Fighting fit: How players prepare for a World Cup

Elite footballers face ever-increasing physical and mental demands, with a long, gruelling seasons. In a World Cup year, how does a player make it to June fit and fired up?

It is actually quite difficult, the experts say, and requires an army of dedicated specialists tracking and carefully engineering each athlete's mental and physical condition. Research shows that the beautiful game has become faster and more intense, requiring players to be fleeter of foot and of mind, raising stress levels and the risk of serious injury.

But there is little time for rest and recuperation. Every four years, teams enter the world's most popular sporting extravaganza having just completed major competitions: the UEFA Champions League finished less than three weeks before the World Cup opens in Russia on June 14.

"There is no real regard for the demands of international football within clubs," said John Brewer, a professor of applied sport science at St Mary's University in London, who helped prepare England for the 1990 World Cup. "They [clubs] want their players at 100 per cent until the last game, and it doesn't matter if there's a World Cup afterwards."

What to do? Trainers rely on high-tech to keep tabs on their athletes.

GPS is used to track their every move in training sessions and matches, measuring changes in running or acceleration speed while monitors track their heart rate.

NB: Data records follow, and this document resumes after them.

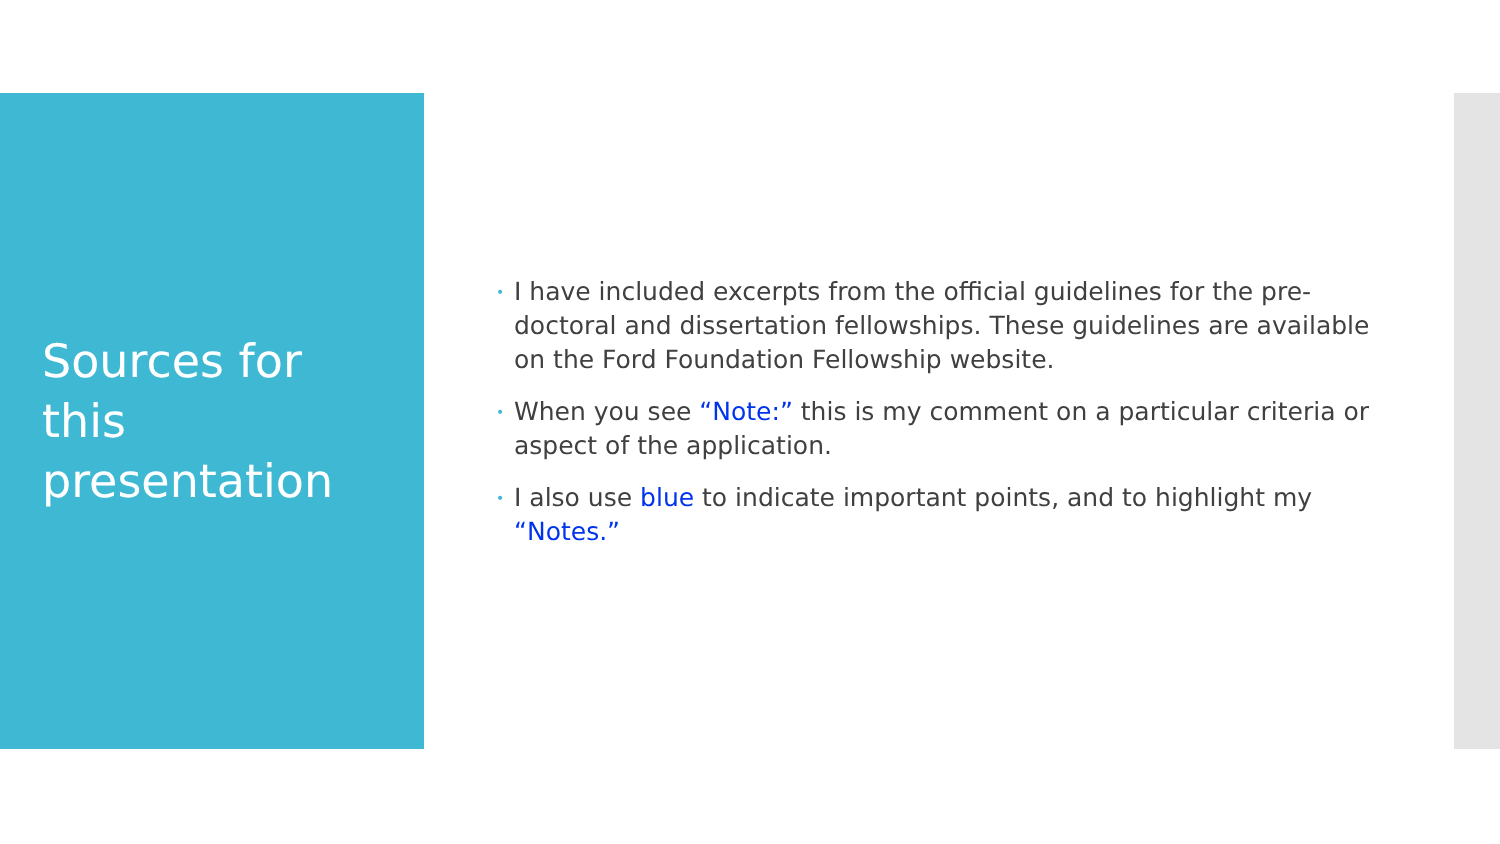Sources for
this
presentation
• I have included excerpts from the official guidelines for the pre-doctoral and dissertation fellowships. These guidelines are available on the Ford Foundation Fellowship website.
• When you see “Note:” this is my comment on a particular criteria or aspect of the application.
• I also use blue to indicate important points, and to highlight my “Notes.”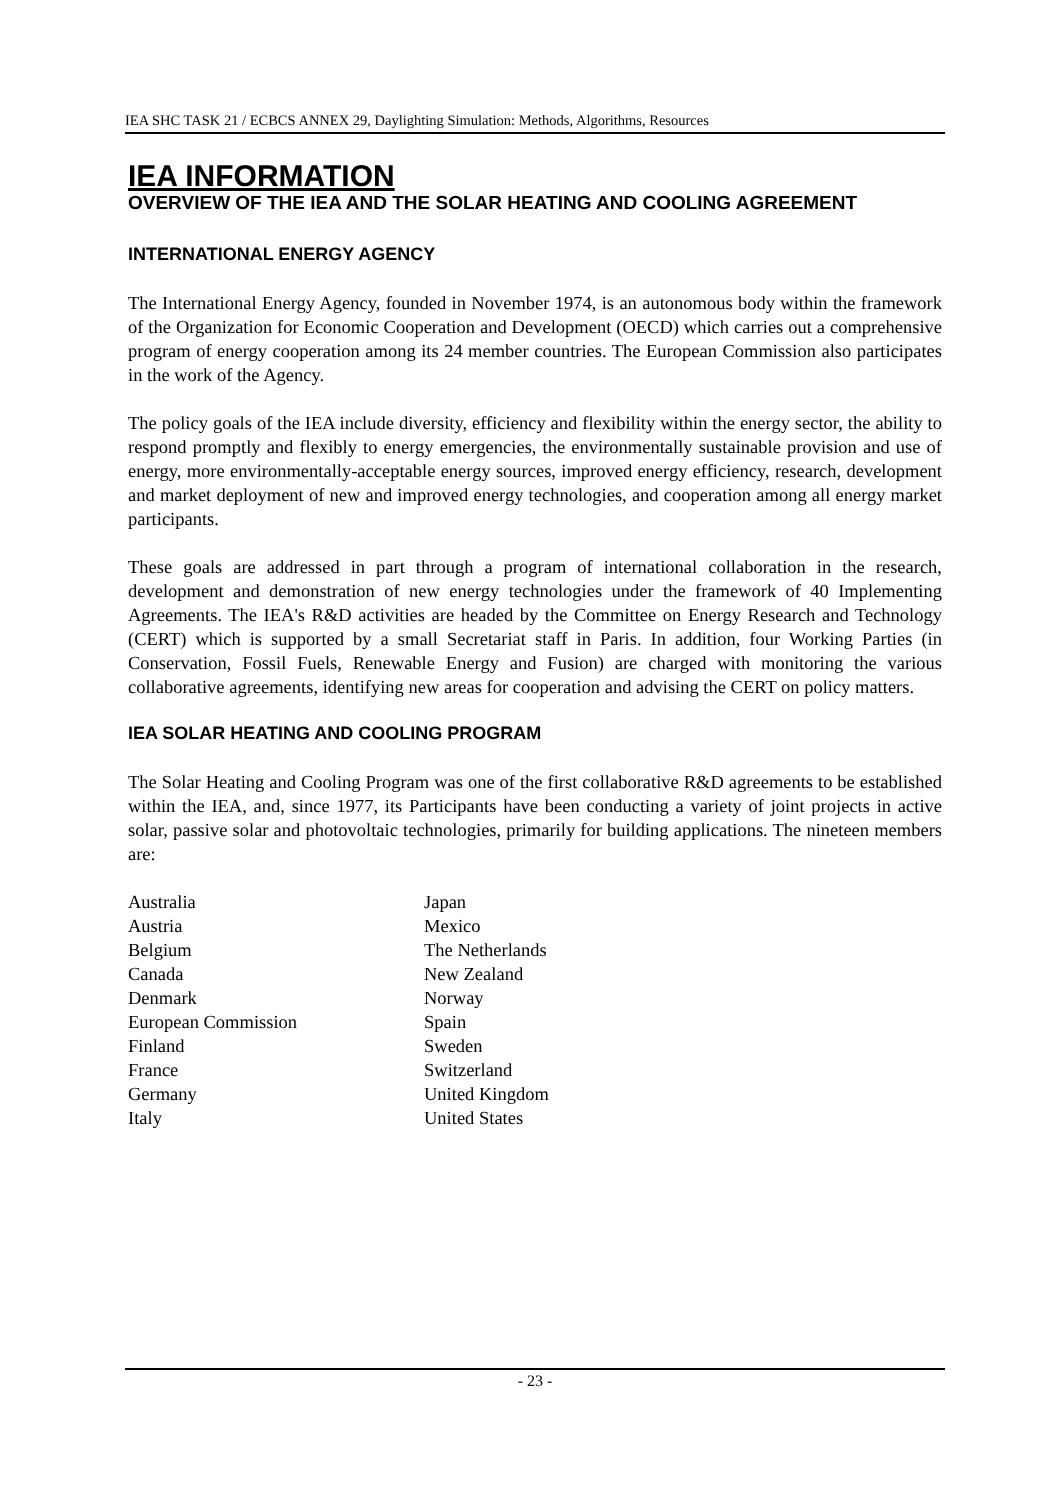IEA SHC TASK 21 / ECBCS ANNEX 29, Daylighting Simulation: Methods, Algorithms, Resources
IEA INFORMATION
OVERVIEW OF THE IEA AND THE SOLAR HEATING AND COOLING AGREEMENT
INTERNATIONAL ENERGY AGENCY
The International Energy Agency, founded in November 1974, is an autonomous body within the framework of the Organization for Economic Cooperation and Development (OECD) which carries out a comprehensive program of energy cooperation among its 24 member countries. The European Commission also participates in the work of the Agency.
The policy goals of the IEA include diversity, efficiency and flexibility within the energy sector, the ability to respond promptly and flexibly to energy emergencies, the environmentally sustainable provision and use of energy, more environmentally-acceptable energy sources, improved energy efficiency, research, development and market deployment of new and improved energy technologies, and cooperation among all energy market participants.
These goals are addressed in part through a program of international collaboration in the research, development and demonstration of new energy technologies under the framework of 40 Implementing Agreements. The IEA's R&D activities are headed by the Committee on Energy Research and Technology (CERT) which is supported by a small Secretariat staff in Paris. In addition, four Working Parties (in Conservation, Fossil Fuels, Renewable Energy and Fusion) are charged with monitoring the various collaborative agreements, identifying new areas for cooperation and advising the CERT on policy matters.
IEA SOLAR HEATING AND COOLING PROGRAM
The Solar Heating and Cooling Program was one of the first collaborative R&D agreements to be established within the IEA, and, since 1977, its Participants have been conducting a variety of joint projects in active solar, passive solar and photovoltaic technologies, primarily for building applications. The nineteen members are:
Australia
Austria
Belgium
Canada
Denmark
European Commission
Finland
France
Germany
Italy
Japan
Mexico
The Netherlands
New Zealand
Norway
Spain
Sweden
Switzerland
United Kingdom
United States
- 23 -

Players returning to the home team after training or playing away complete questionnaires on diet, sleeping patterns, and any aches or pains, "which help detect problems that are not necessarily visible," said Stephane Caterina, a French physical trainer specialised in football.

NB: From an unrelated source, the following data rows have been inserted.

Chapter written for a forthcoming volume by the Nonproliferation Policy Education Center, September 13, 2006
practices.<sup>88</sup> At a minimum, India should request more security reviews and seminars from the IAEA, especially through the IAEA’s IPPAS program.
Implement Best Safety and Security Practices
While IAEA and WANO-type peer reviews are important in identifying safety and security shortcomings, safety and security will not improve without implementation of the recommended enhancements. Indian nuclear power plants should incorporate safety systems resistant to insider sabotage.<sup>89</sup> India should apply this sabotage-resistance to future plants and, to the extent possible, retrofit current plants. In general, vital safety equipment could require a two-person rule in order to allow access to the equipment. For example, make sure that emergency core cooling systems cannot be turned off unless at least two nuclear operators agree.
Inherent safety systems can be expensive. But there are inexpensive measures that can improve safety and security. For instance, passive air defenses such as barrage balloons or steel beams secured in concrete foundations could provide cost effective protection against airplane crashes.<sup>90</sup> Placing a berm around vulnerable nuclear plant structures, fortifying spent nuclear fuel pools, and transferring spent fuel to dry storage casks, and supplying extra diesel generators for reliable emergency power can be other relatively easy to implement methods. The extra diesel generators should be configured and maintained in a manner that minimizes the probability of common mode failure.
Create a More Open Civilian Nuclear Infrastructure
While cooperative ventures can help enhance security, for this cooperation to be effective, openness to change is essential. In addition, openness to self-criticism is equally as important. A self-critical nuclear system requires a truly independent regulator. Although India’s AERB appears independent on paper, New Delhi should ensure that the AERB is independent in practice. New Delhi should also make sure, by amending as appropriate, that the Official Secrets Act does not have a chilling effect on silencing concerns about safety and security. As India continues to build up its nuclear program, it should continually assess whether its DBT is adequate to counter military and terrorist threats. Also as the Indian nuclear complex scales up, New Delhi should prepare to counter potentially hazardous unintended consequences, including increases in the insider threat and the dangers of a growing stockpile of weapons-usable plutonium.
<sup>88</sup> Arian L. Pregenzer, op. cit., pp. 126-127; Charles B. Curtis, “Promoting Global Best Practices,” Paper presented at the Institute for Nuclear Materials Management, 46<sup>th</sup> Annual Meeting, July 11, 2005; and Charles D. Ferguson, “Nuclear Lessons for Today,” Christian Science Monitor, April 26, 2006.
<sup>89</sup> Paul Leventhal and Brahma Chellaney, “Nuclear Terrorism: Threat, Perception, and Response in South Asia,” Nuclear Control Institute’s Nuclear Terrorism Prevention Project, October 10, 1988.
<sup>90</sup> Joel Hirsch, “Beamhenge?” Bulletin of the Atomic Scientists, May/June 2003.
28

And then, a few weeks before a World Cup, the athletes are assessed for battle readiness and put through their final preparatory paces -- "catered to each individual player," according to Caterina.

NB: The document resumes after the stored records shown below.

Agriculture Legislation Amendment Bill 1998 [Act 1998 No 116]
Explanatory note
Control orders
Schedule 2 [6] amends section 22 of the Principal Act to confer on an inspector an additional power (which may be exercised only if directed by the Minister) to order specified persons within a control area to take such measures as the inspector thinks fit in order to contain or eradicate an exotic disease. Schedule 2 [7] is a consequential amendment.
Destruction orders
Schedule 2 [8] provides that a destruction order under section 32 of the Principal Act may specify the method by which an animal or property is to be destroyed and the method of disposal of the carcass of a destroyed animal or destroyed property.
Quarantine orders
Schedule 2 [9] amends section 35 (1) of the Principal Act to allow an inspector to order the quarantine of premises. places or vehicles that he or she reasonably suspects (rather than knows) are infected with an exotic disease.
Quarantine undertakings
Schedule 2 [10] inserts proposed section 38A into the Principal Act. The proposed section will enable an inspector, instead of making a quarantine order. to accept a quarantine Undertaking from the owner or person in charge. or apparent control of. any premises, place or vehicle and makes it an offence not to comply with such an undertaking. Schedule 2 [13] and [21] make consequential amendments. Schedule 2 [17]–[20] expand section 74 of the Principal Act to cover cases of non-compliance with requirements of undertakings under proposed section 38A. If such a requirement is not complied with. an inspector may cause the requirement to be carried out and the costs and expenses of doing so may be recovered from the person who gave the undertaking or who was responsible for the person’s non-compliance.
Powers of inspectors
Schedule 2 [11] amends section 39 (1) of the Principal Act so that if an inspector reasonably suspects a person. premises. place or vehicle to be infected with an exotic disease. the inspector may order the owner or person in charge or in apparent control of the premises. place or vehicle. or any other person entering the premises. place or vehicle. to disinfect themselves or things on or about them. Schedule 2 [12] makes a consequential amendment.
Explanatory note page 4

But they are not to be left completely static. They do low-intensity, "fun" exercises such as forest bike rides or mountain hikes before resuming their classical training a week or two before the first match.

The aim, of course, is to have players in tip-top shape and resistant to injury. But it is a tough balance, and sometimes things go wrong in the lead-up to a World Cup.

France has not forgotten the trauma of Zinedine Zidane tearing a thigh muscle in a warm-up game five days before the opening of the 2002 World Cup, a setback blamed in part for the nation's poor showing.

A similar fate has now befallen Egypt, with star striker Mohamed Salah injuring a shoulder while playing for Liverpool in the Champion's League final on May 26.

A 2013 study in the Journal of Science and Medicine and Sport said the physical demands of football have skyrocketed since 1966, when the eighth World Cup was held.

The game speed increased by 15 per cent to 2010, and the passing rate by 35 per cent, according to the analysis of World Cup final games.

While the added intensity produces much excitement for fans, it comes at the risk of "an increased probability of injuries through high-speed collisions," the authors said.

Mental toughness, say the experts, is another thing every good player must have.

"Athletes who feel that they can cope with the demands of the competition view it as a challenge and are more likely to produce their best performances," Lee Moore, a lecturer in sport psychology at the University of Bath told AFP.